== Segment start ==

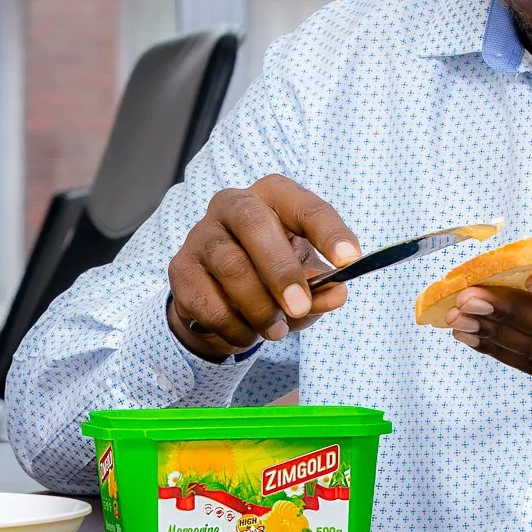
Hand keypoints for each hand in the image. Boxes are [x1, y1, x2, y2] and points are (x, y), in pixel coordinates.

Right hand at [167, 175, 362, 360]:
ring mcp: (201, 235)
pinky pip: (208, 300)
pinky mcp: (180, 269)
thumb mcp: (304, 283)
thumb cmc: (270, 278)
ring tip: (276, 331)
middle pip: (253, 223)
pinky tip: (247, 334)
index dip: (328, 231)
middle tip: (300, 306)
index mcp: (272, 197)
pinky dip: (234, 326)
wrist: (219, 301)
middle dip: (281, 270)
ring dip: (259, 307)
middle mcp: (232, 204)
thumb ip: (321, 289)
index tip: (351, 261)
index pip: (303, 204)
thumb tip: (337, 294)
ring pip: (231, 266)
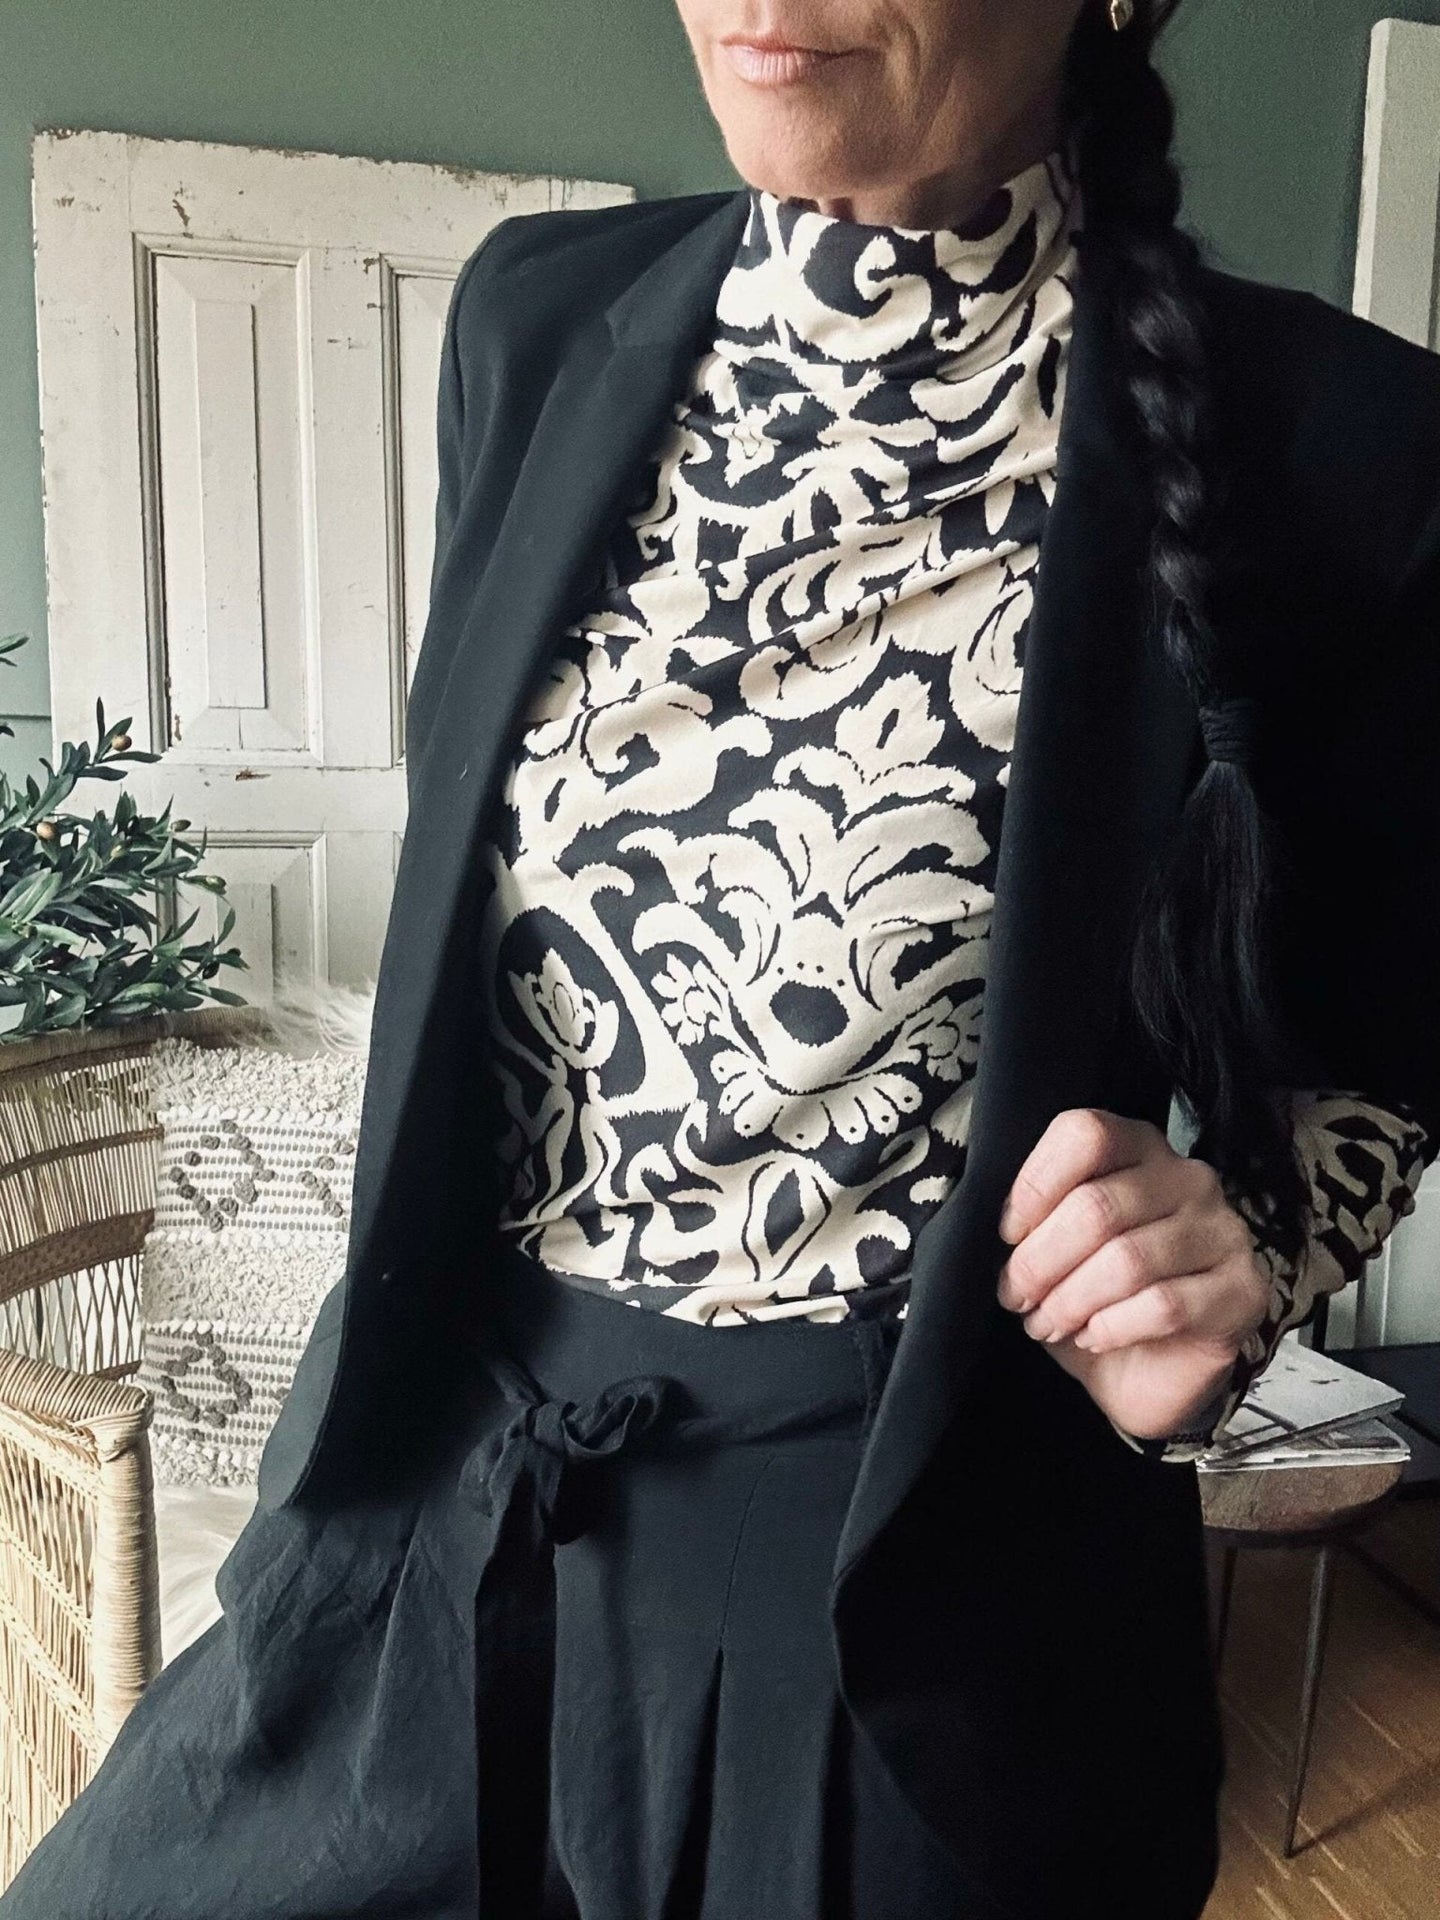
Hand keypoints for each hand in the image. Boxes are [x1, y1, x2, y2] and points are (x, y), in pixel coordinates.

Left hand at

== Segment end ==

• _TASK DETAILS_
Would you give again, exactly as written, the lines from the one containing "thumb ip: (321, 289)" through the end of the records, with no pictures and no other lines?

• _SOLUTION_
thumb ip: (321, 289)
index tip: (351, 261)
index pip: (303, 204)
thumb tip: (337, 294)
ring pip: (231, 266)
Hand keypoints for each hand in the image. Boxes are [x1, y1, x2, y2] and points are (x, y), in pixel coordinates.

Left hand at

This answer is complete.